“If you can’t beat ’em, join ’em”
Tourism in the Caribbean has been impacted by the disrupting eco-system of Cruise ships. More and more visitors shift from stay-overs – flying in on a jet and taking it slow at a resort hotel – to consuming the Caribbean ports-of-call on cruise ships. This is not all good; there are some dire consequences. The economic engines are all in shambles because of this shift. The result is less economic impact to the local markets.
When a cruise ship arrives in port, over 4,000 passengers disembark – they are the 800-pound Gorilla – their presence is felt; the ship cannot be ignored and cannot be dismissed …
… we cannot beat this industrial giant, so we have to join them [… then beat them].
This “joining-beating” refers to an Industrial Reboot. Yes, as a region, we must first stop the bleeding, then reboot our industrial landscape so as to explore the opportunities associated with Cruise Tourism.
What? How? Why?
Rebooting the industrial landscape means understanding the macro-economic factors affecting a community and then applying changes to assuage negative developments and to exploit the positives. This 800-pound Gorilla is hard to “beat” alone, each Caribbean country will have to collectively-bargain with the Cruise industry – along with the other Caribbean countries – to have any hope of negotiating for changes to this industrial landscape.
****************
Write the next few paragraphs of the piece above on cruise tourism in the Caribbean, starting right after its final sentence.

» **Data excerpt**:
****************
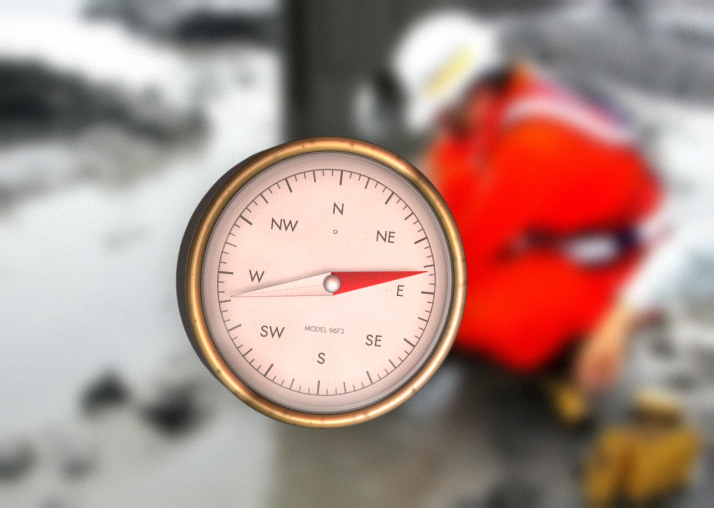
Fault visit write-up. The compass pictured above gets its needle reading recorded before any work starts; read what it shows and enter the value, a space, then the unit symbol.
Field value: 77.5 °
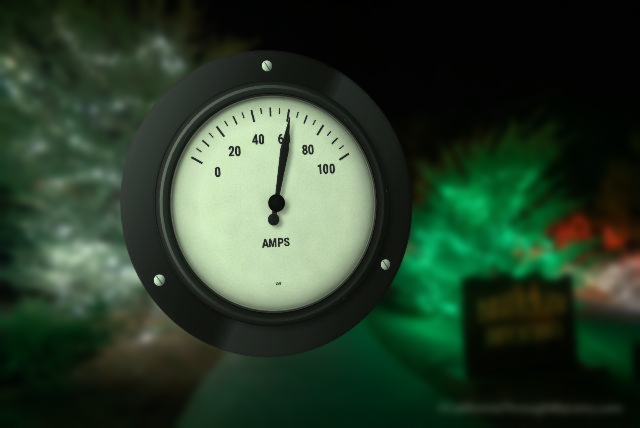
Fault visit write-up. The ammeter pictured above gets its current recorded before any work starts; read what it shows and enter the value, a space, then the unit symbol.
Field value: 60 A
****************
» **Result of this exercise**:
This thought is what was related in a previous blog-commentary, from May 6, 2015, by the movement behind the book Go Lean…Caribbean:
The book … opens with the thesis (Page 3) that the problems of the Caribbean are too big for any one member-state to tackle alone. Some of the most popular cruise destinations include the Bahamas, Jamaica, Cayman Islands and Saint Martin. Alone, these port cities/member states cannot effect change on this cruise line industry. But together, as one unified front, the chances for success improves exponentially. The unified front is the Caribbean Union Trade Federation (CU). The term Union is more than a coincidence; it was branded as such by design. The Go Lean book serves as a roadmap for the introduction and implementation of the CU.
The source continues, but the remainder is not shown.